According to Article 15 of the GDPR, a data subject can request a data controller to provide them with access to various information, including the purposes of the processing, categories of personal data involved, recipients or categories of recipients to whom the data will be disclosed, duration of data storage, rights to rectify or erase personal data, the right to lodge a complaint, the existence of automated decision-making, and the logic behind it, as well as the potential consequences for the data subject.
Under Article 12 of the GDPR, data controllers are obligated to communicate information related to DSARs clearly and in plain language. This information must be provided within one month, and if there's a delay, the reasons must be communicated to the data subjects. If the controller doesn't take action on the request, they must inform the data subject promptly, explaining the reasons and the option to lodge a complaint or seek judicial remedy. Additionally, this information must be provided free of charge, although the controller may charge a fee for repetitive requests, provided they can demonstrate the request's excessive or unfounded nature.
Similar to GDPR, the California Consumer Privacy Act (CCPA) and its follow-up, the California Privacy Rights Act (CPRA), provide consumers with similar rights regarding their personal information. Under the CCPA, consumers have the right to request that businesses disclose certain information. This includes the categories of personal information collected, the sources from which it was collected, the business or commercial purpose for collecting, selling, or sharing the information, the categories of third parties with whom the information is shared, and the specific pieces of personal information collected about the consumer.
While these privacy legislations grant data subjects the right to access their personal data, they also present certain challenges. Firstly, in the case of personal data collected through AI, it becomes difficult for the data controller to provide precise information. This is due to the nature of AI, where collected data is used to generate new data through inference, resulting in a dataset that may differ significantly from the original data provided by the data subject. This phenomenon, as described by Daniel Solove, is known as the 'aggregation effect,' where small pieces of data lead to the creation of a substantial amount of data, often exceeding the initial purpose for which it was collected. While entities/businesses collect consent through privacy notices from data subjects for data ‘collection and usage’, the privacy policy never mentions data ‘generation’. Data generation based on inferences defeats the principle of ‘data minimization’, which is one of the foundations of data protection legislation.
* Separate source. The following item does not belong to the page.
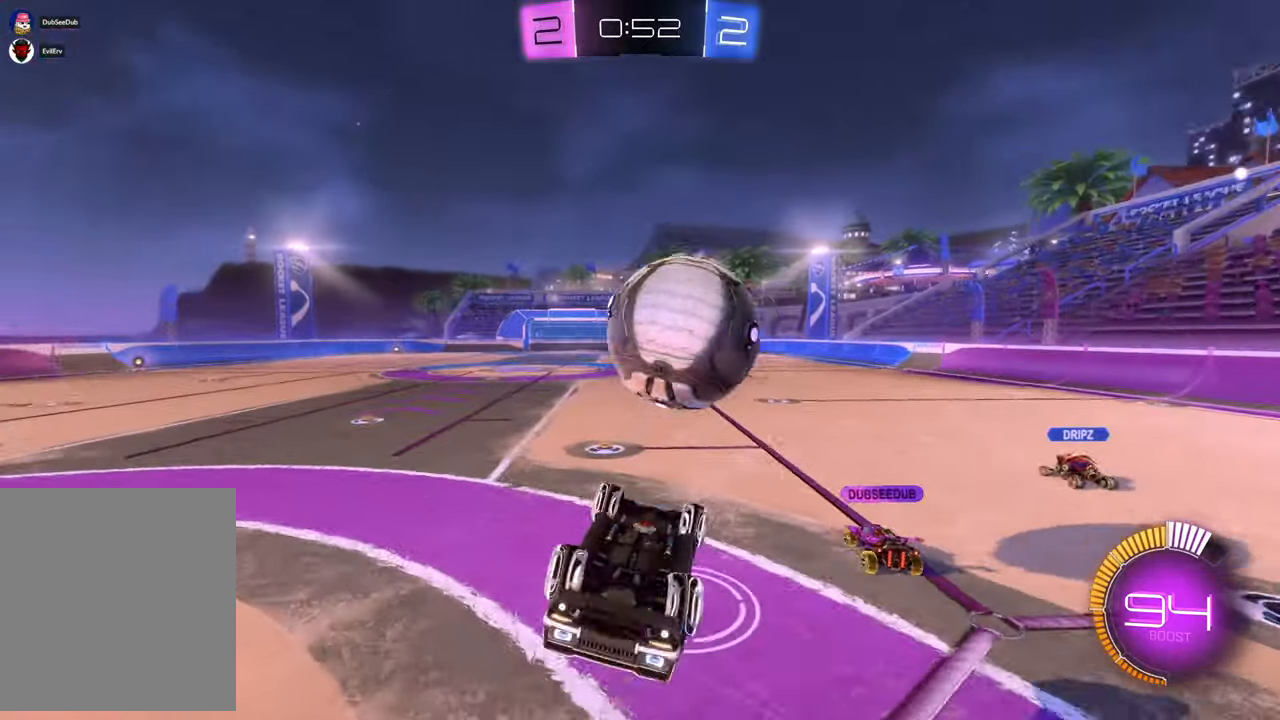
{"dt_ms": 500, "buttons": [], "left_stick": "up", "right_stick": "center", "events": [[167, "left_stick", "up"], [367, "left_stick", "center"], [467, "left_stick", "up"]]}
Secondly, DSARs necessitate that the data controller elucidate the rationale behind decisions made. While this is relatively straightforward for manual decision-making processes, it becomes challenging when decisions are automated by artificial intelligence (AI). As previously discussed, algorithms are intricate, and their opaque nature makes it arduous to comprehend how a specific decision was reached. In an era where AI increasingly governs decision-making processes, fulfilling such a right for data subjects becomes practically unattainable.
Road Ahead
As the influence of AI expands, it becomes imperative to reassess how privacy legislations address automated decision-making processes. In addition to granting rights to data subjects, it would be advantageous to subject AI systems to risk assessments. Such assessments would facilitate an understanding of the potential risks associated with data collection and generation, allowing for the implementation of appropriate measures to mitigate these risks. This could be complemented by robust data auditing practices. Furthermore, adopting a regulatory framework tailored to address the evolving challenges posed by AI would be beneficial. This approach, coupled with transparent explanations of AI models, would enable data controllers to effectively manage DSAR inquiries and strategically plan their responses.